Running in Louisiana

Louisiana’s landscape is as diverse as the state is. From scenic routes through the French Quarter to rugged technical trails in the bayou, it’s easy to clock a few marvelous miles this year.

Team Louisiana - Runner at Finish line in Louisiana Marathon Baton Rouge
The Louisiana Marathon & Finish Fest

The Boston-Qualifier Louisiana Marathon is held in Baton Rouge each January. 

For the Sightseer:

These trails are near iconic landmarks and must-see museums.

Tammany Trace

Abita Springs

The Tammany Trace spans 31 miles of the Northshore, connecting five communities partitioned by riverfront wetlands and canopied greenspace. For a scenic 6-mile stint, start at the Abita Trailhead Museum and run to Covington and back.

Crescent City Park Promenade

New Orleans

This short but sweet 2-mile out-and-back trail highlights the French market District. Discover striking semi-tropical palms and colorful Creole cottages along the way.

Tip: This trail offers accessible parking spaces from Chartres Street. The trail surface is 5 feet wide, paved and navigable for most mobility equipment.

Cane Bayou Track


Canter through Fontainebleau State Park, flecked with grand cypress trees and olive-green marshes. Throughout the 4-mile out-and-back run, you’ll likely encounter wrens, cardinals and swallows, as well as kayakers, birders and mountain bikers.

For the Mileage Maker:

Avid runners will love these challenging trails.

Wild Azalea Trail


The rugged Wild Azalea Trail crosses through hardwood forests and lazy creeks, where you’ll note towering longleaf pines and vibrant wildflowers. At 26 miles, this is the longest continuous trail in Louisiana.
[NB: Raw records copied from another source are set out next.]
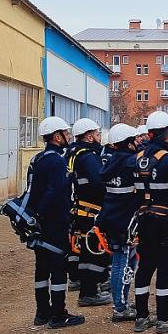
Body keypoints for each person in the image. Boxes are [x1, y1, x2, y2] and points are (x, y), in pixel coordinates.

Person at [132, 111, 168, 334]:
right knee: (164, 266)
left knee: (145, 265)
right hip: (165, 220)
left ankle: (141, 316)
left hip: (143, 218)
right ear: (167, 135)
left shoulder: (136, 159)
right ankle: (164, 317)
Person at [25, 117, 86, 328]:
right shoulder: (57, 161)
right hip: (53, 222)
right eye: (66, 133)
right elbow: (54, 192)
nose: (69, 136)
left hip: (37, 222)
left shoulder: (38, 159)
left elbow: (33, 191)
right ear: (57, 136)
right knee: (58, 266)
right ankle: (59, 314)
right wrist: (46, 215)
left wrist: (36, 217)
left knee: (41, 268)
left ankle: (42, 313)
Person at [65, 117, 112, 307]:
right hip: (90, 211)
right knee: (94, 252)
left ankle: (86, 286)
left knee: (84, 251)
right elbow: (99, 182)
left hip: (79, 209)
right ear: (90, 136)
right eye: (98, 134)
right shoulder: (88, 156)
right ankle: (89, 292)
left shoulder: (72, 153)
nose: (100, 137)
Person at [96, 123, 141, 322]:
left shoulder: (110, 162)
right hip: (126, 221)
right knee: (123, 262)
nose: (137, 143)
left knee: (120, 261)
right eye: (134, 140)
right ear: (128, 142)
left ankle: (120, 303)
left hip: (111, 218)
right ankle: (120, 307)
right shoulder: (130, 162)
Bogue Chitto Gorge Run Trail


The Bogue Chitto Gorge Run Trail overlooks the gorge itself, offering a bird’s eye view of the terrain. While only 5 miles long, hills, hardwood forests and ever-changing terrain make this trail expert level.

A person crosses the finish line of the Zydeco Marathon.

The Zydeco Marathon in Lafayette.

A shot from street-level of the Louisiana Marathon.

The Louisiana Marathon.

Dozens of people, all wearing red dresses, socialize in the streets of New Orleans.

The iconic Red Dress Run in New Orleans.

Three people stand underneath an awning with a logo that reads, "Abita Brew Pub." Their bicycles are leaned against a white picket fence to the right of the awning.

Swing through historic buildings and museums along these routes.

For the Reflective Runner:

You’re not scared to venture off the beaten path or spend quiet time in nature. That’s why these trails work wonderfully for you.

Lincoln Parish Park


A singletrack 1-mile trail weaves around a quiet lake, perfect for meditative walks or short runs. Find campsites, playgrounds and swimming areas nearby for the whole family to enjoy.

Chicot State Park

Ville Platte

Few trails are as quintessentially Louisiana as the Chicot State Park loop. Run or walk up to 17 miles of wooden bridges that cross cypress-dotted swamps, hardwood forests and wetlands.

Moon Seed Loop


At the juncture of river and prairie, Moon Seed Loop winds through wiry tallgrass and Mississippi floodplains. Run across wooden boardwalks and natural surfaces, perhaps encountering beavers and fox squirrels along the way.

Marathons & Races in Louisiana

Ready to race? Check out a few of Louisiana’s most iconic runs.

  • The Louisiana Marathon, held in Baton Rouge each January, ends with a community cookout and concert.
  • The two-day Zydeco Marathon in March pays homage to the state’s storied music history in the heart of Cajun country.
  • Ready for an ultra-marathon? Consider the Wild Azalea Trail Challenge in early July, which has a rule some might find hard to keep: No whining.
  • Don’t miss Red Dress Run, which paints New Orleans in electric shades of ruby in August.
  • Based off a creepy Cajun Legend, the Loup Garou Trail Run in Ville Platte offers 20-100 miles of blood, sweat and tears in early December.

5 Tips for Running in Louisiana

  1. Hydrate, Hydrate, Hydrate. The South is hot and humid, particularly in Louisiana, where climates are subtropical. Be sure to hydrate during your run — carrying a hydration pack is best — as well as the days leading up to it.
  2. Start at Sunrise. To beat the heat, begin at sunrise while temperatures are at their lowest.
  3. Use Sweat-Proof Sun Protection. Runners sweat but do so particularly in the humidity. Be sure to wear a long-lasting, sweat-proof sunscreen. Don’t forget hats and shades, either.
  4. Dress the Part. Light, breathable layers are key. If possible, opt for sweat-wicking, quick-dry fabric.
  5. Adjust Your Pace to the Dewpoint. When the dewpoint rises, so does the effort needed to maintain your standard pace. For dewpoints above 65 degrees, consider adjusting your pace by five to 10 seconds. For dewpoints 70 degrees higher, consider tripling this amount.